The decision followed yesterday’s meeting where the Monetary Policy Committee (MPC) voted by a majority of 7-2.
Last year’s cut was aimed at helping Britain’s economy through the aftermath of the Brexit vote, while the upcoming rise is expected to hit 3.7m households who are under a standard variable rate (SVR) or tracker mortgage.
The BoE said in a statement, “The MPC now judges it appropriate to tighten modestly the stance of monetary policy in order to return inflation sustainably to target.
“All members agree that any future increases in Bank Rate will be at a gradual pace and to a limited extent.”
The Bank also warned that the decision to leave the European Union was having a “noticeable impact on the economic outlook”.
“Uncertainties associated with Brexit are weighing on domestic activity, which has slowed even as global growth has risen significantly.”
It added that Brexit-related constraints on investment and labour supply appeared to reinforce the slowdown “in the rate at which the economy can grow without generating inflationary pressures”.
Andrew Sentance, senior economic adviser at PwC, said the MPC was right to raise interest rates, especially when considering the high inflation that had been driven by the weakness of the pound and low unemployment levels.
"The MPC faces a long-term challenge of raising interest rates back to some sort of normal level after an exceptional and unprecedented decade of low rates since the financial crisis,” he said.
"Further interest rate increases should be slow and gradual, but this is the first step along that road."
However, Lisa Hooker, head of consumer markets at PwC, said that in 2018 when consumers begin to feel the effects of the rise, families would be hit the hardest.

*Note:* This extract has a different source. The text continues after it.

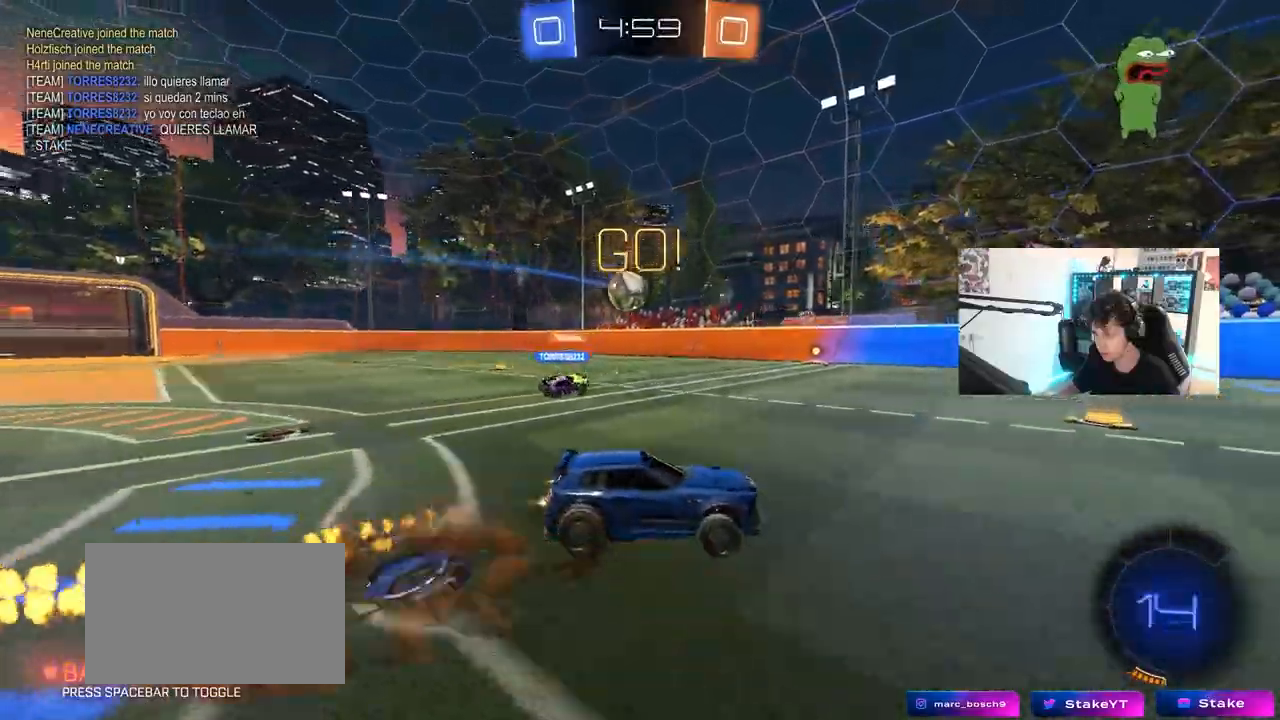
{"keys": ["d", "shift"], "mouse": ["left"], "mouse_move": "still", "events": [[33, "shift", "down"], [133, "s", "down"], [133, "w", "up"], [217, "mouse_right", "up"], [267, "space", "down"], [450, "space", "up"], [500, "s", "up"]]}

Rain Newton-Smith, CBI’s chief economist, said, “While it’s the first rate rise in over a decade, it is only taking the rate back to the level seen in August 2016 and at 0.5% it remains near rock bottom.
“Businesses will be watching the reaction of consumers closely and what’s important is the pace of any future rises. As rates creep up, it’ll be important to keep an eye on the impact for those at the lower end of the income scale.”
THE EFFECT ON BUSINESSES
Ahead of the MPC’s decision, insolvencies practitioner Begbies Traynor warned that nearly half a million businesses are currently in a state of significant financial distress, and this could increase if rates were to go up.

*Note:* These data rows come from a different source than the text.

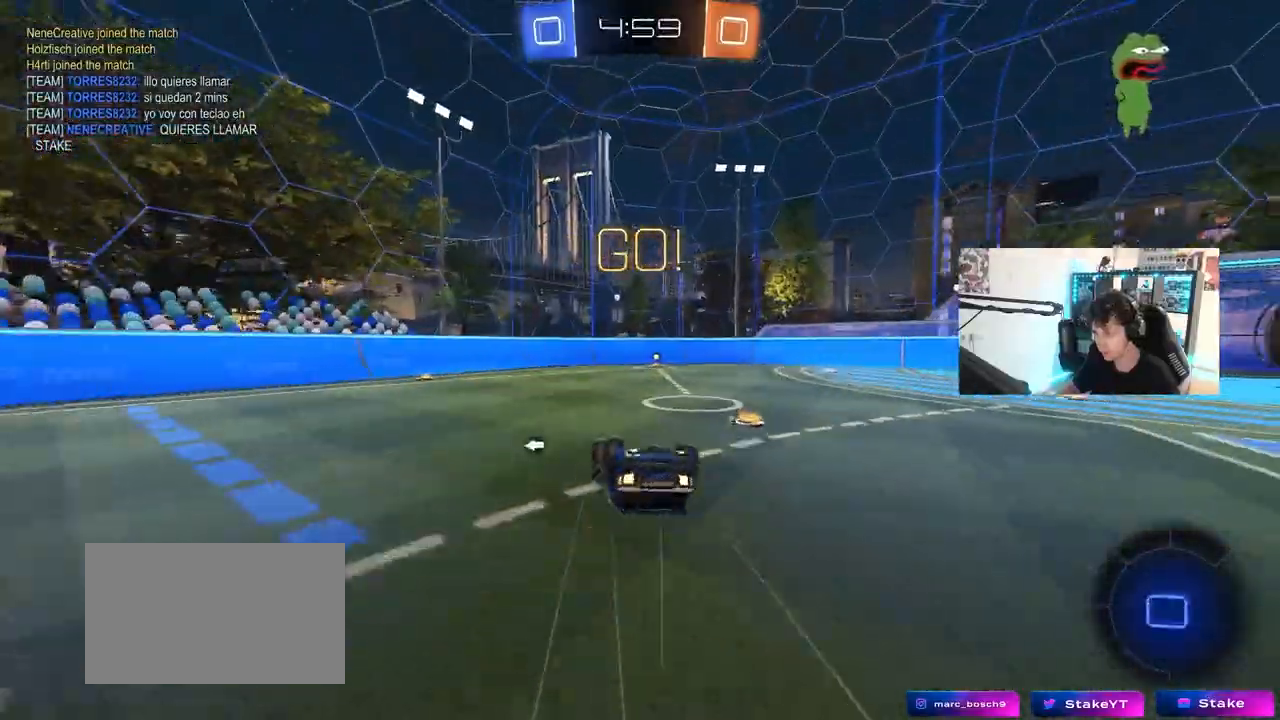
{"keys": [], "mouse": [], "mouse_move": "still", "events": [[83, "s", "down"], [283, "space", "down"], [333, "s", "up"], [333, "shift", "up"], [417, "d", "up"], [417, "mouse_left", "up"], [467, "space", "up"]]}
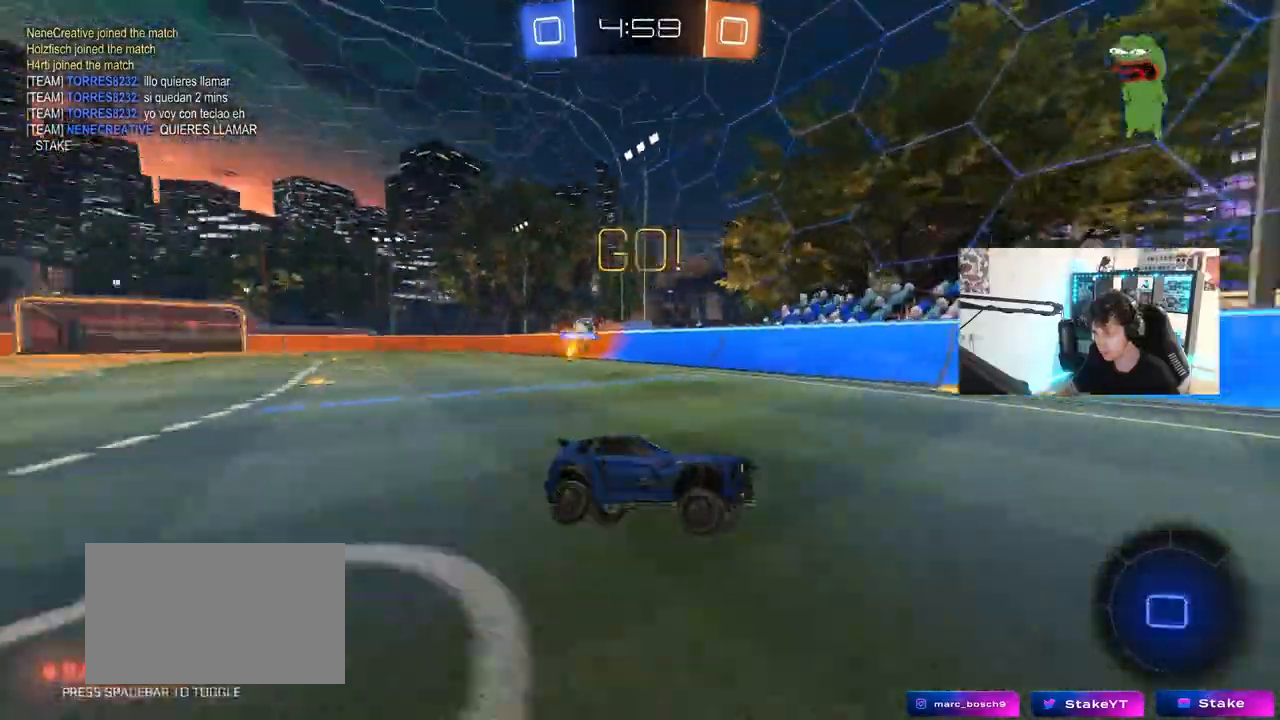
{"keys": ["d", "w"], "mouse": [], "mouse_move": "still", "events": [[17, "w", "down"], [67, "mouse_left", "down"], [350, "mouse_left", "up"], [483, "d", "down"]]}
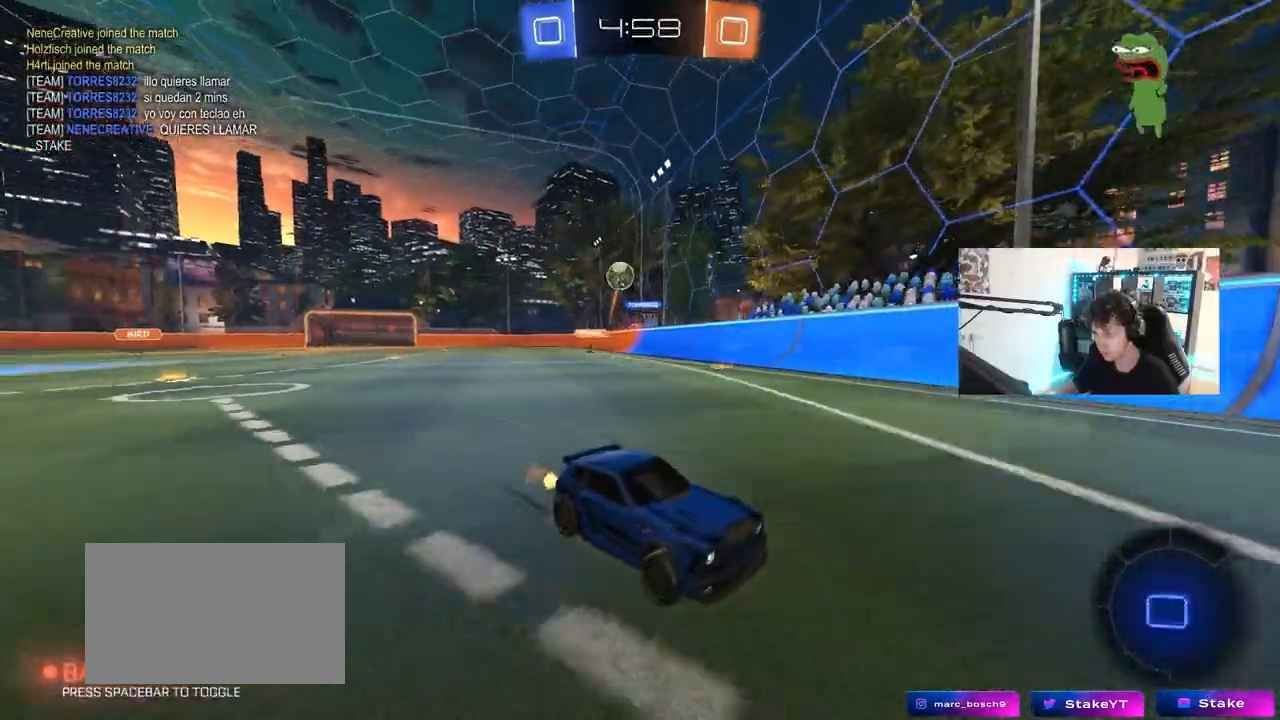
{"keys": ["d", "s"], "mouse": [], "mouse_move": "still", "events": [[117, "d", "up"], [167, "w", "up"], [267, "s", "down"], [400, "d", "down"]]}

According to the business recovery firm’s red flag alert research, 448,011 businesses were experiencing significant levels of financial distress at the end of the third quarter, up 27% compared to the same period last year.
Moreover, 250,000 of these companies ended the quarter with negative net worth. These are called “zombie” companies, as they survive due to the prolonged low interest rate environment and flexible labour market but do not have adequate working capital to fund any growth or absorb rising input prices.
As a result, Begbies Traynor warned that an interest rate rise, together with increasing employment costs, could mean many of these struggling companies will not have the reserves available to survive.
Mike Cherry, Federation of Small Businesses (FSB) national chairman, said the rise will mean more cost pressures for small firms as they battle spiraling prices and flagging consumer demand.
He added that only one in 10 small firms are currently applying for external finance and the rates rise "could heighten the sense that borrowing is too expensive if you’re a small firm. That would threaten investment, growth and job creation".
Professional and financial services companies were the worst affected by financial distress in Q3, with the number of them increasing 42% to 26,113 and 34% to 11,079 respectively.
The worst performing region of the UK by volume was London, with a total of 107,896 companies in a state of significant financial distress.